Escobar, Inc. is a company registered in Guaynabo, Puerto Rico, tied to various scams involving selling smartphones and flamethrowers with Escobar Inc branding without delivering the products to customers. It was established on April 20, 2015. The company is known for its association with Roberto de Jesús Escobar Gaviria, the brother of Pablo Escobar, and various scams.

History
The company was formed into a legal corporation on April 20, 2015 in Puerto Rico.

Conflict with Netflix
On July 1, 2016, Escobar, Inc. sent a letter to Netflix, Inc. regarding the series Narcos demanding $1 billion in payment for unauthorized usage of content. On September 11, 2017, Carlos Muñoz Portal, a location scout from Netflix, was found assassinated in his car in Mexico. Roberto Escobar denied any involvement and offered to provide hitmen as security for Netflix. On November 6, 2017, Escobar, Inc. abandoned the dispute.

Donald Trump
On January 8, 2019, Pablo Escobar´s brother Robert Escobar, launched a $50 million GoFundMe fundraiser on behalf of Escobar, Inc. in an effort to impeach President Trump.

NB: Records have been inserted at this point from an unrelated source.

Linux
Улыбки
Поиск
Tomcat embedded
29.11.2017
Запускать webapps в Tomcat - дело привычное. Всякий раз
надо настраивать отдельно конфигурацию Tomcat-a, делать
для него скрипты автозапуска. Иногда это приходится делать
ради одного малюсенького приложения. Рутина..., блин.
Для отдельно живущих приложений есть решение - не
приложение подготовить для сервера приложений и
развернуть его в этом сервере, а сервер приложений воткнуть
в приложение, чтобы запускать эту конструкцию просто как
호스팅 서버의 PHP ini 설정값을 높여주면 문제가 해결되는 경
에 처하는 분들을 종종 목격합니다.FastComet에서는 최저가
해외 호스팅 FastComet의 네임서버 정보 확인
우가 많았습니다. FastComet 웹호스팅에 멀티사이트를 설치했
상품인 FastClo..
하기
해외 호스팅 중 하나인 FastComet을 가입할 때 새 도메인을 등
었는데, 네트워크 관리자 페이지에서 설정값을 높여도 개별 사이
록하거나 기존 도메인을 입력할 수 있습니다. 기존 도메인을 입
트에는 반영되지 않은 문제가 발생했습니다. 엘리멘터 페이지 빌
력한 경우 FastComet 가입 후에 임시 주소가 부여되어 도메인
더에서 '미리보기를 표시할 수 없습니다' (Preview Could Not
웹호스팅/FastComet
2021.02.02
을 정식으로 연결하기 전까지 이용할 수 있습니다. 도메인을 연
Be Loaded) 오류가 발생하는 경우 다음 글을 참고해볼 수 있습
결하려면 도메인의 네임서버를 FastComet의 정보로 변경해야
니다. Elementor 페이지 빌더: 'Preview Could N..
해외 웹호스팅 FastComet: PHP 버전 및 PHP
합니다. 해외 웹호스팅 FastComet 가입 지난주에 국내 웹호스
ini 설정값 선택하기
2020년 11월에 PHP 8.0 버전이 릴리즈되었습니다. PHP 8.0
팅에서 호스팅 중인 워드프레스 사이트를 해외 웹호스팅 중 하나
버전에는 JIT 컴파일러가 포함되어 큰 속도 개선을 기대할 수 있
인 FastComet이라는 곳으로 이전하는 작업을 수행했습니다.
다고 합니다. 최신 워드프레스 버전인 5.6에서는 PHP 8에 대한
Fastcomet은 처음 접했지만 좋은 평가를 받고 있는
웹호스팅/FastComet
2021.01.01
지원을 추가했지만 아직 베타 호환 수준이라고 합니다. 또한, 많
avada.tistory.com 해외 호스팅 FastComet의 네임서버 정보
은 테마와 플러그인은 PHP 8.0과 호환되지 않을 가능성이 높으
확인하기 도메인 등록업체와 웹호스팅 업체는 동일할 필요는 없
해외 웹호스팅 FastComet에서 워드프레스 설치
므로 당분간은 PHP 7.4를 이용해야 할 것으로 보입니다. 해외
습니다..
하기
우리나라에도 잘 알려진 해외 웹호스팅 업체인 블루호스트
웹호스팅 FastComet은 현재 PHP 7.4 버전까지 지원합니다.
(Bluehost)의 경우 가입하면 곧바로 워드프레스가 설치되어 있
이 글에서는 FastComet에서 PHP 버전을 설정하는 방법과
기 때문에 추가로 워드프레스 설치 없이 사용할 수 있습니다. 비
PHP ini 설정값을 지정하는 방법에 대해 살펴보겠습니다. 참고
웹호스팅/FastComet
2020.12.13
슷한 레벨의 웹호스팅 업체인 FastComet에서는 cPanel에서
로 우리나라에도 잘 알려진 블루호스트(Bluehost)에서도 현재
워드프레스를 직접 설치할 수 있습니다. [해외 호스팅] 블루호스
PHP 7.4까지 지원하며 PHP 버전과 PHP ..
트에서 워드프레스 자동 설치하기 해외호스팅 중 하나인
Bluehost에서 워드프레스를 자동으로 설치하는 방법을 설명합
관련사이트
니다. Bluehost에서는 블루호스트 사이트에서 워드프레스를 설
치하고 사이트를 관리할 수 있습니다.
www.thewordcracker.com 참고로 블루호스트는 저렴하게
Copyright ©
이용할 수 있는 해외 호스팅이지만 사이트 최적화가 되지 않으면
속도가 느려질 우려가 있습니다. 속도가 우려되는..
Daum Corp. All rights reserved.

The page was promptly removed from the platform.

Elon Musk and The Boring Company
In July 2019, Escobar, Inc. started selling a propane torch made to look like a flamethrower and accused The Boring Company CEO Elon Musk of intellectual property theft, alleging that The Boring Company's promotional Not-a-Flamethrower is based on a design that Roberto Escobar discussed in 2017 with an engineer associated with Musk. Via media, Escobar, Inc. publicly offered Musk a settlement of $100 million in cash or Tesla shares; otherwise they would use the legal system to take over Tesla. No action has been taken since. Customers who paid for the Escobar, Inc. flamethrower reportedly received a printed certificate of ownership instead of the ordered product. Buyers had disputes filed with PayPal denied after Escobar, Inc. provided the tracking information used to send the certificate as proof of delivery. PayPal later closed its accounts with Escobar, Inc.

PabloEscobar.com
On August 28, 2019, Escobar, Inc. filed a UDRP complaint regarding cybersquatting of the domain PabloEscobar.com with the then-National Arbitration Forum. The prior owner demanded $3 million for the domain name and on October 7, 2019, the case was ruled in the favor of the company with the domain name ordered to be transferred to the company.

Smartphones
On December 2, 2019, Escobar, Inc. released what it called the Escobar Fold 1 smartphone featuring a flexible screen, which ended up being a rebadged Royole FlexPai. Two months later, on February 10, 2020, the Escobar Fold 2 was released, which is a Galaxy Fold with poorly added Escobar branding. Many customers, when ordering the phones, said that they never received them, with only tech influencers actually receiving products. It has also been alleged that Escobar Inc sent bogus product orders consisting of a book, allowing Escobar Inc to claim the phone had been shipped out. In May 2020, the company released a refurbished version of the iPhone 11 Pro and allegedly sued Apple for $2.6 billion.